What to work on. The count of lines below that include the string "SQUARE" is the whole answer.

Provided information.
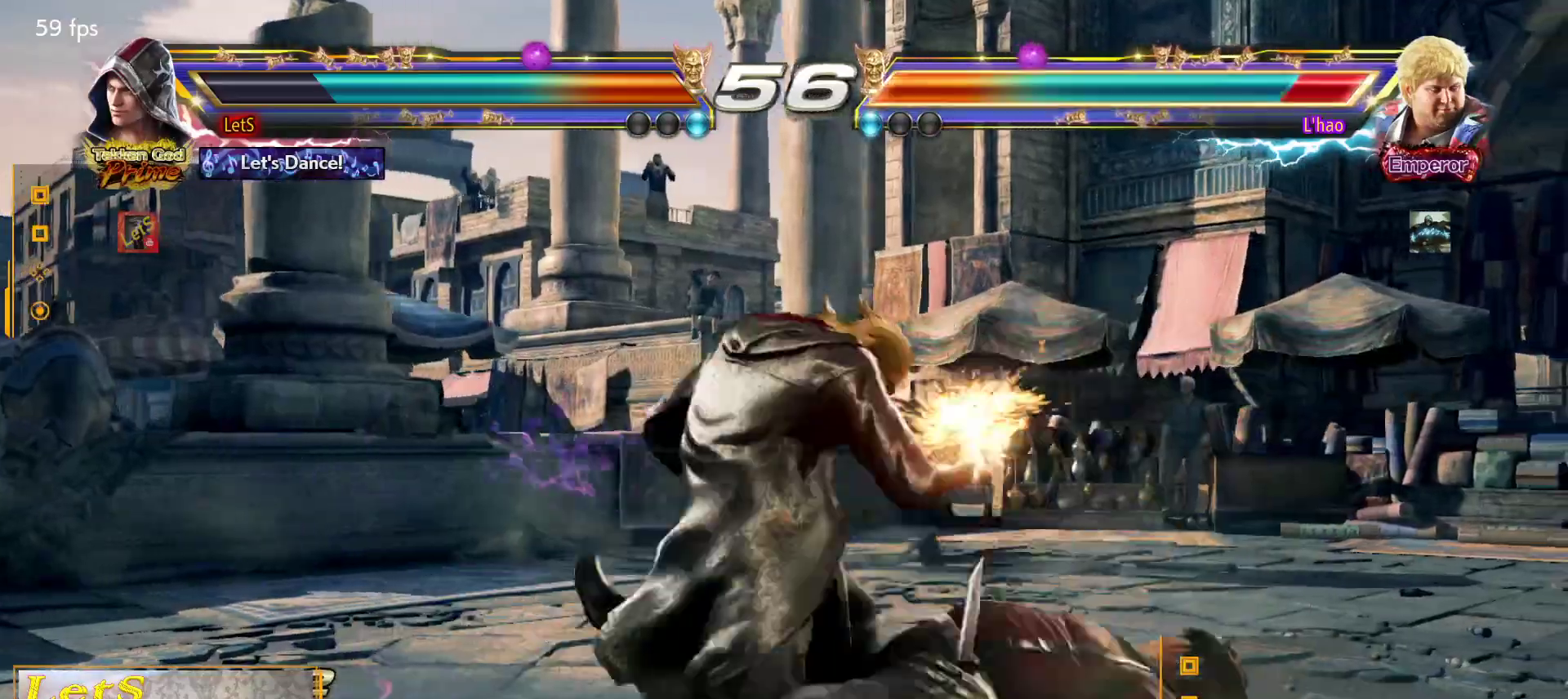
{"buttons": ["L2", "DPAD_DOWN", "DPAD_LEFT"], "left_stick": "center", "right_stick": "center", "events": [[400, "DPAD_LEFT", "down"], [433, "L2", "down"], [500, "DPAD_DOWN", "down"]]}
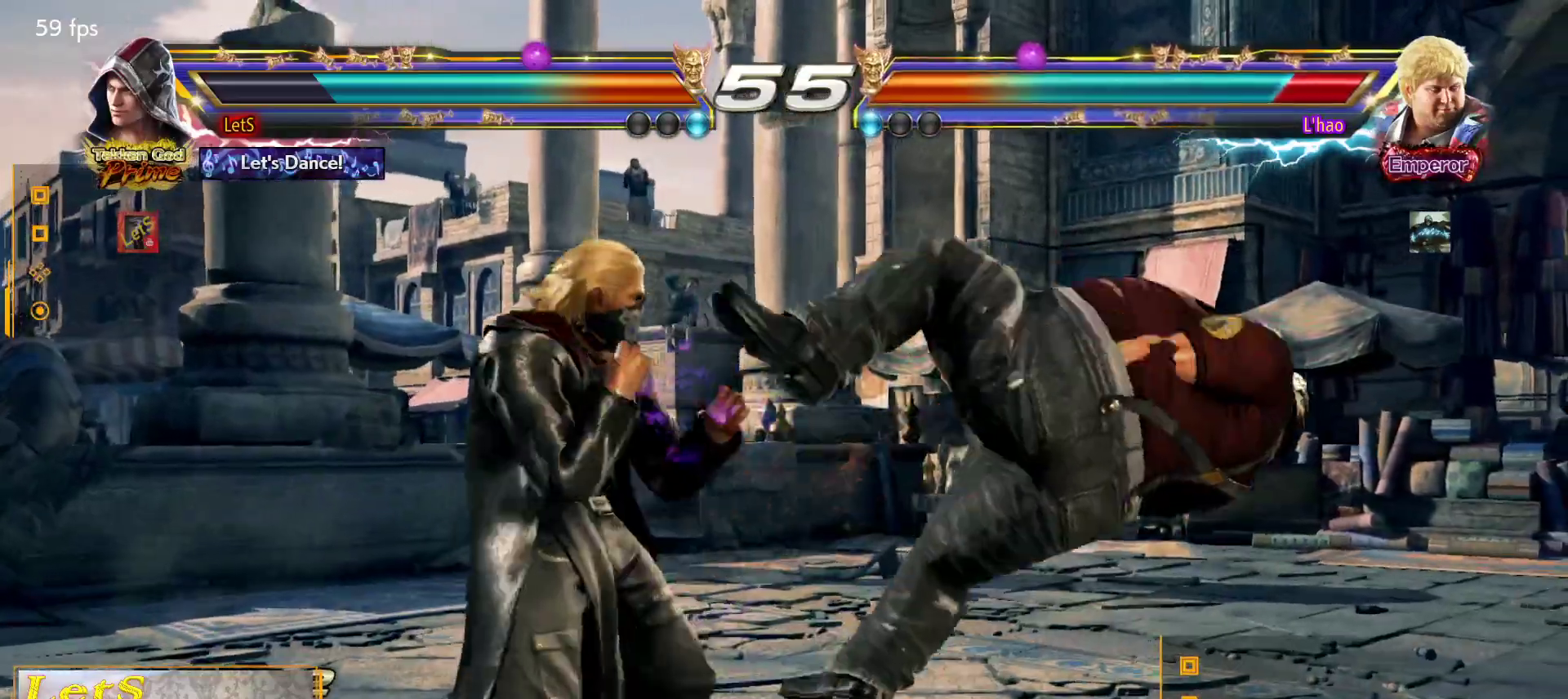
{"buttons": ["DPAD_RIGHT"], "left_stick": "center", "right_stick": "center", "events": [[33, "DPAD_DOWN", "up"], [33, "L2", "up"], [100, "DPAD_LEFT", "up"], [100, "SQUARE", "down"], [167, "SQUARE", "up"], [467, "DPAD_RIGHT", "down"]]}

--

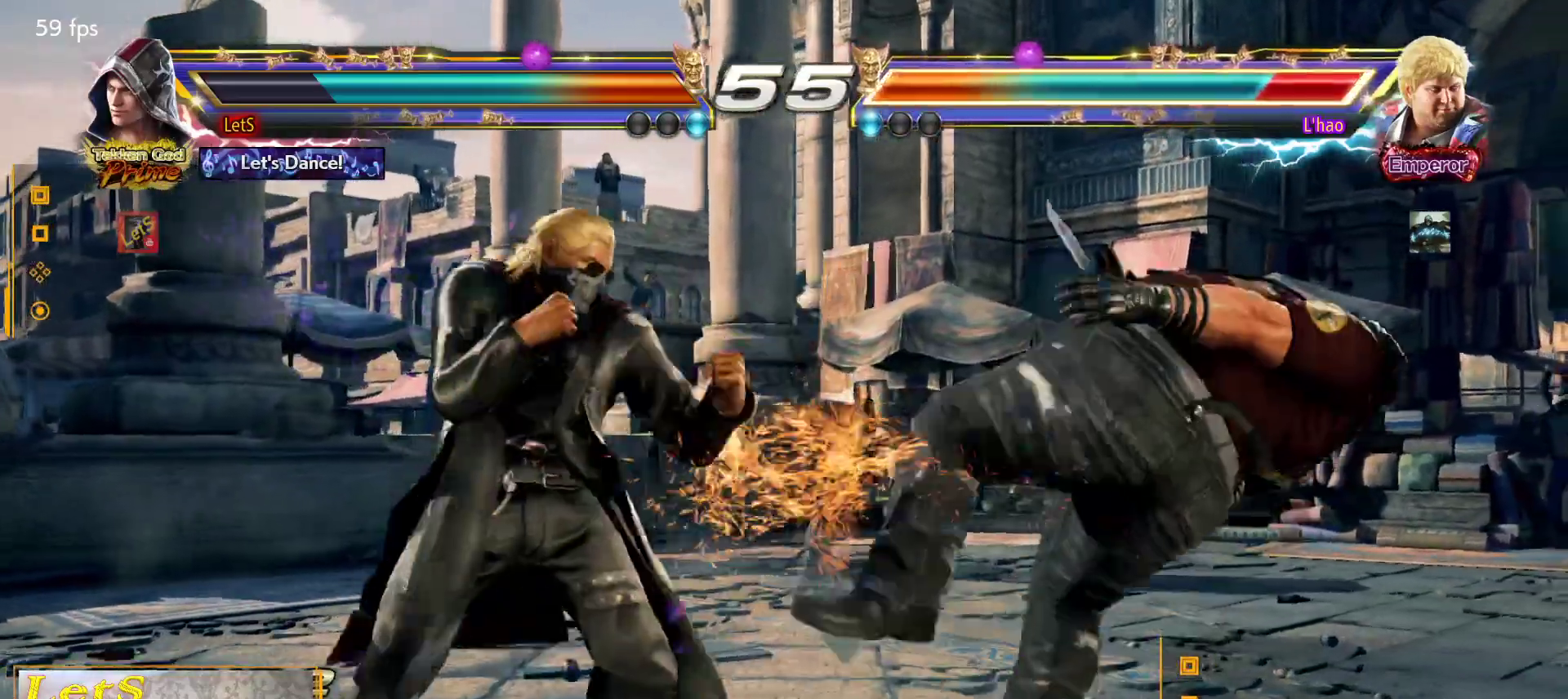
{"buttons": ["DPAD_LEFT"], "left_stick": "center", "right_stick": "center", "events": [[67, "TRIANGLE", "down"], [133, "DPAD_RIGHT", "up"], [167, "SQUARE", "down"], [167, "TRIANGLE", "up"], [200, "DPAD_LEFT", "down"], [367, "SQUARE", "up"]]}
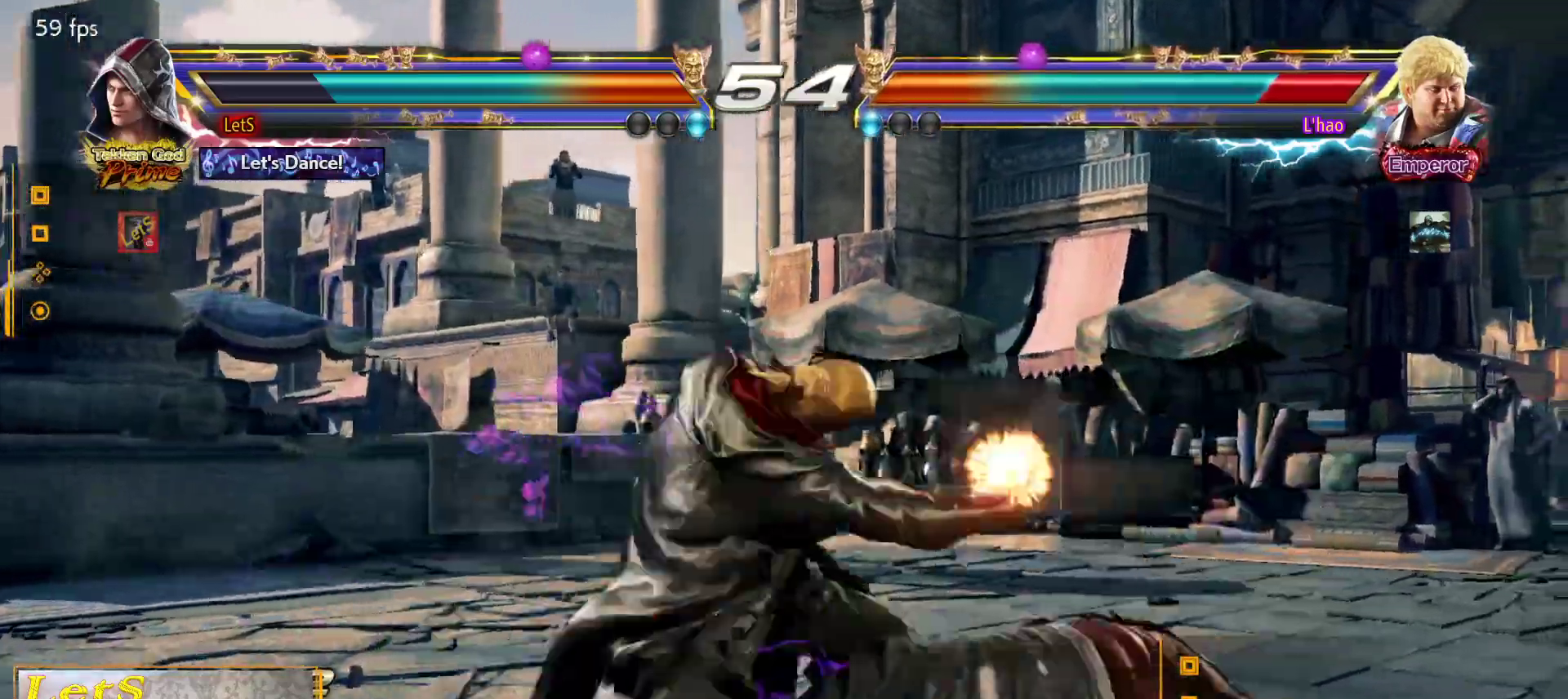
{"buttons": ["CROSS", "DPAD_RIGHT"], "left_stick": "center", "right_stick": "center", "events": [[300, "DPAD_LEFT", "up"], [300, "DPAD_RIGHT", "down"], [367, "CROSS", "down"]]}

---

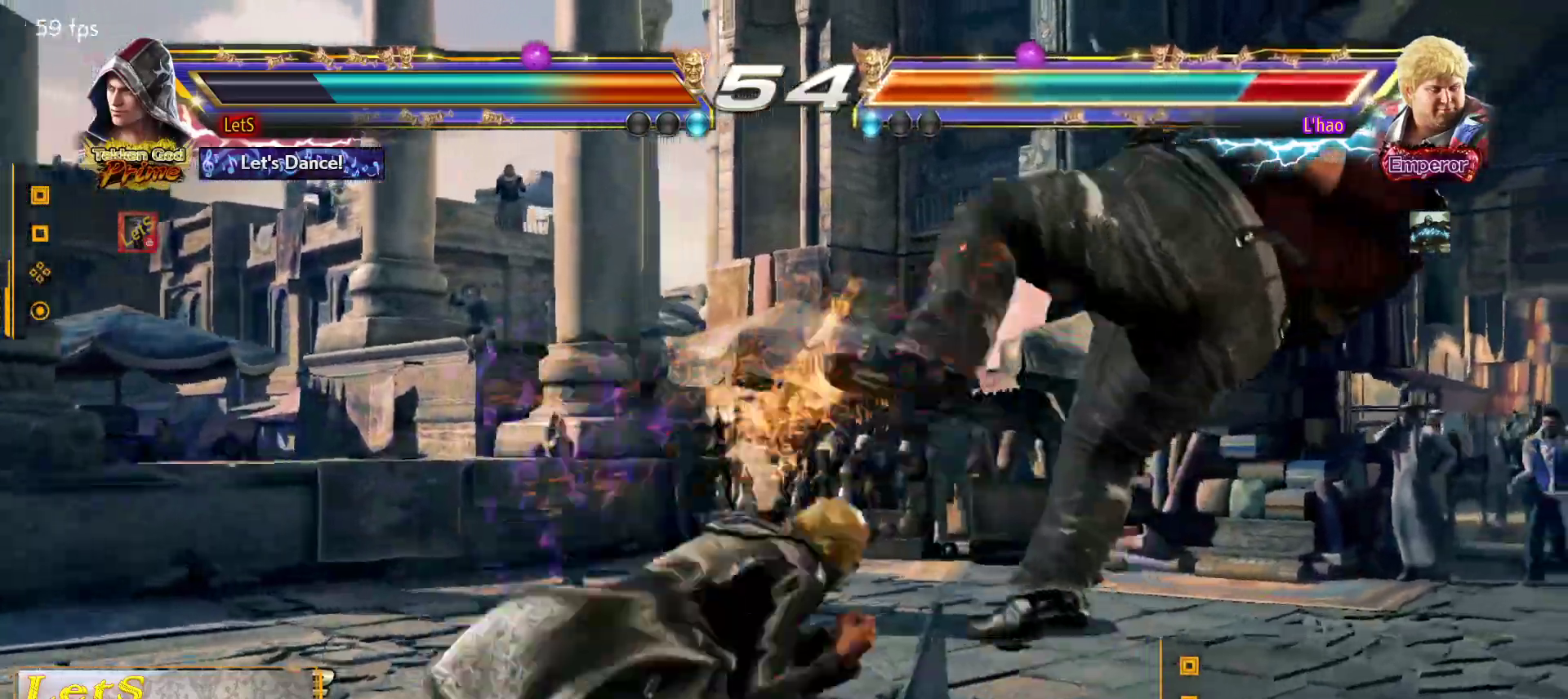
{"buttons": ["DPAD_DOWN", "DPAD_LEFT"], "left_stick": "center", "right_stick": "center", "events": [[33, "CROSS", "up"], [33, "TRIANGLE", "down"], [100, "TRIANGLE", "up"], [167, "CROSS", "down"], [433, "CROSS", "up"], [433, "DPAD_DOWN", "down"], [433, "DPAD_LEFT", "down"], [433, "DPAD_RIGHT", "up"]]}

Final answer. 2